Textauszug:
****************
Solange man jüdische Zeitzeugen durch deutsche Schulen peitscht und jedes Kind denkt, da sitzt der letzte Jude Deutschlands vor mir, weil man versäumt, diese Kinder mit jungen, lebenden Juden, ja mit jüdischem Leben, das es sehr wohl in Hülle und Fülle in Deutschland gibt, in Kontakt zu bringen; solange man die Opferbiografien studiert und die Täter stilisiert und so von der eigenen Historie abschneidet; solange man in KZs marschiert, aber niemals eine Klassenfahrt nach Tel Aviv organisiert – solange wird der Versuch, Antisemitismus zu verhindern, scheitern. Die Erinnerung an den Nationalsozialismus muss komplex sein. Sie muss das Alte mit dem Gegenwärtigen in Verbindung bringen, um so für die Zukunft zu lernen. Sie muss Täter- und Opferbiografien gleichermaßen studieren, um etwas über Zivilcourage zu lernen. Sie muss die transgenerationale Weitergabe von Traumata auf beiden Seiten thematisieren. … Das ist alles nicht super einfach, aber machbar. Wir müssen nur endlich damit beginnen!“1
„Wie sehr würde ich mir ein gemeinsames Erinnern wünschen, zum Beispiel in Form eines gemeinsamen Holocaust-Gedenktages, wie er in Israel stattfindet. Mit einer Schweigeminute im ganzen Land. Wie toll wäre das, wenn in Israel und in Deutschland im selben Moment die Zeit für eine Minute stehen bliebe. Danach darf sie dann auch wieder voranschreiten. Denn wir als dritte Generation wünschen uns eine gemeinsame Zukunft.“ 1
Wir sollten diese Einladung annehmen.
****************
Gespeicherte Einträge

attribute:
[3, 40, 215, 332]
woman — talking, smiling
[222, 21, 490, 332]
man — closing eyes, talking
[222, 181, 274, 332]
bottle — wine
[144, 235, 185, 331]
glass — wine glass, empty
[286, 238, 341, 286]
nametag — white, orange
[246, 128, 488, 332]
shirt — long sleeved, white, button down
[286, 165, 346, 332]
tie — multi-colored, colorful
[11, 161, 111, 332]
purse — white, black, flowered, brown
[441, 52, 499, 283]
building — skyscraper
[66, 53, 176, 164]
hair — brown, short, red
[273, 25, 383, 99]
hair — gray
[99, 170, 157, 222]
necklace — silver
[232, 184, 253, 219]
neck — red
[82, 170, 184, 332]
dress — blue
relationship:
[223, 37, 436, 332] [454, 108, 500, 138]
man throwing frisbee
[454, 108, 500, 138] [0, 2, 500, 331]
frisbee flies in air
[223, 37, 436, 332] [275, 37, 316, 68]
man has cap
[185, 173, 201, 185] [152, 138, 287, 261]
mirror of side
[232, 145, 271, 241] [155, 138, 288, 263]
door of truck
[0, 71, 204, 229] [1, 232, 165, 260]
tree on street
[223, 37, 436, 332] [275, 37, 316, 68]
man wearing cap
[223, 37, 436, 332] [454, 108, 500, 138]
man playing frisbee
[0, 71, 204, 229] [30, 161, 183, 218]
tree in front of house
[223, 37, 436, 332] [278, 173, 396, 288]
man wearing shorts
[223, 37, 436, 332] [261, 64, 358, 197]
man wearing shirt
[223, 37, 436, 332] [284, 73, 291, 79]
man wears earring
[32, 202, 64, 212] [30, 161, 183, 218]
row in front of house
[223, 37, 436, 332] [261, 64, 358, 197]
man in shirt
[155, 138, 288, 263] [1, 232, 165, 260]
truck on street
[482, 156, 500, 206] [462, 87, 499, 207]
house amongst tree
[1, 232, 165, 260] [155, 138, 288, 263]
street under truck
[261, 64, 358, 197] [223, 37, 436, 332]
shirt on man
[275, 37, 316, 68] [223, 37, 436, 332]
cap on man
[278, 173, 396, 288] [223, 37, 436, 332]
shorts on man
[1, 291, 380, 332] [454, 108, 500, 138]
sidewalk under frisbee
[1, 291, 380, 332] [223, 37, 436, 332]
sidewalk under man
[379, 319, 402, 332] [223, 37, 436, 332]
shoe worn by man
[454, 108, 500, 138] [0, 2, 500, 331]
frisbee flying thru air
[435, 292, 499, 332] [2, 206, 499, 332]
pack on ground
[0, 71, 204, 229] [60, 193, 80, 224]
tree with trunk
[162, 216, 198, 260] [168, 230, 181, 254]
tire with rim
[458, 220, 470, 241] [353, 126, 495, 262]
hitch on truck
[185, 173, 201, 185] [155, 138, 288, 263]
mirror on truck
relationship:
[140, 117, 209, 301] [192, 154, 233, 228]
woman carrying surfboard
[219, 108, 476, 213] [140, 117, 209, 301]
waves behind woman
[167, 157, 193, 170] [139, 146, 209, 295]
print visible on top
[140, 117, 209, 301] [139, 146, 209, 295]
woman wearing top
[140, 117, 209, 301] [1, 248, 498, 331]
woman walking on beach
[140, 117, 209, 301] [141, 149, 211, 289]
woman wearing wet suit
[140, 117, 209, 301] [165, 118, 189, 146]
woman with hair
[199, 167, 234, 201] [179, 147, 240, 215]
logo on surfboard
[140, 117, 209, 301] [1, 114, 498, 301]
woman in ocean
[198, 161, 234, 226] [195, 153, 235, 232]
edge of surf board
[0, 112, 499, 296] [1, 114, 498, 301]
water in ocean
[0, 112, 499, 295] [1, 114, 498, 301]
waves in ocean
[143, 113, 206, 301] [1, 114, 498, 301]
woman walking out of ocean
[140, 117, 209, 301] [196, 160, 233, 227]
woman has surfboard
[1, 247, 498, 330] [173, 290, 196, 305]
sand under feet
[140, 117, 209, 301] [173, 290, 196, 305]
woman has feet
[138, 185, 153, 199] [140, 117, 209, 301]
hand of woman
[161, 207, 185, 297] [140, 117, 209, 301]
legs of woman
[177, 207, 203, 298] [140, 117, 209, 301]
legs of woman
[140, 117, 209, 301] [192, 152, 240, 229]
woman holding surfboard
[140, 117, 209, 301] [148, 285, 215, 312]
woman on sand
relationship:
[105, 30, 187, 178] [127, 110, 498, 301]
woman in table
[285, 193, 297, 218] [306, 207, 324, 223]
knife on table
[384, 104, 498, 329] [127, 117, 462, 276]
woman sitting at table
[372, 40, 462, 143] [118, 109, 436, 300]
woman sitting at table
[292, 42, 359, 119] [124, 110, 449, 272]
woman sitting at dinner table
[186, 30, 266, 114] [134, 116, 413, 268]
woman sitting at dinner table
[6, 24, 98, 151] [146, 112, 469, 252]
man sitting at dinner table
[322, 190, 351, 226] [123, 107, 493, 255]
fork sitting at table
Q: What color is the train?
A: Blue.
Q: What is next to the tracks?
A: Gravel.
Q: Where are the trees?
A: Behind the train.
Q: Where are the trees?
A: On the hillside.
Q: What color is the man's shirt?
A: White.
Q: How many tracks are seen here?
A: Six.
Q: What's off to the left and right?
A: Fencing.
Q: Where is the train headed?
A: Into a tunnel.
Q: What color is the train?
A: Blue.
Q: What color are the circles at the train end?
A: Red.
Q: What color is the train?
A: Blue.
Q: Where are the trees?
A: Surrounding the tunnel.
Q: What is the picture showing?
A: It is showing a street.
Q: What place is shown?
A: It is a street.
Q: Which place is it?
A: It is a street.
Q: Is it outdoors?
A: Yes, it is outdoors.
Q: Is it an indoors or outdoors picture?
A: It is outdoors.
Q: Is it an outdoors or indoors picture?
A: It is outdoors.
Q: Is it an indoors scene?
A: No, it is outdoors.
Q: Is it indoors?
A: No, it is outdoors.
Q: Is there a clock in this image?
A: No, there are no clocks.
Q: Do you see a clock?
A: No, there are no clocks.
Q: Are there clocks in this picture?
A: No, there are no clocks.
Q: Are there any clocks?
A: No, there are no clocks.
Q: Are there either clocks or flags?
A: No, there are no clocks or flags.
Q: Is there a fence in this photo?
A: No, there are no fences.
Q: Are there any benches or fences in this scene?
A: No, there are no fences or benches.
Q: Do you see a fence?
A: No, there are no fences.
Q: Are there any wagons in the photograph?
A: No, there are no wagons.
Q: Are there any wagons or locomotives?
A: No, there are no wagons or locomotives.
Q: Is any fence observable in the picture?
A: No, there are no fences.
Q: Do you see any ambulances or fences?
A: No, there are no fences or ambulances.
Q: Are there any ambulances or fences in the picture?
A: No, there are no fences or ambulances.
****************
Aufgabenstellung:
A) Beantworte anhand des Textauszugs zur Erinnerung an den Nationalsozialismus diese Fragen:
(i) In welche Stadt wird laut Textauszug niemals eine Klassenfahrt organisiert?
(ii) Was muss die Erinnerung laut Textauszug „auf beiden Seiten“ thematisieren?
(iii) Wie lange soll die Zeit in Israel und Deutschland laut dem zweiten Zitat gleichzeitig stillstehen?
B) Führe den Textauszug zur Erinnerung an den Nationalsozialismus nach seinem letzten Satz weiter.

Antworten:
A)
(i) Tel Aviv
(ii) Die transgenerationale Weitergabe von Traumata
(iii) Eine Minute

B)
1 „Wir lebenden Juden“ (31.7.2016) und „Erinnern kann auch cool sein“ (26.1.2018) aus: www.zeit.de/autoren/F/Mirna_Funk/index
2 Zahlen nach Sergio DallaPergola (Jewish Virtual Library). Andere Quellen nennen höhere Zahlen.
3 „Weil es einfacher ist, Jude in Amerika zu sein als in Deutschland“ (6.9.2018) und „Was nun?“ (14.10.2019) aus: www.vogue.de/die-redaktion/mirna-funk

Peter Forst

(Erschienen in der gedruckten Neuen Stadt, Mai/Juni 2021)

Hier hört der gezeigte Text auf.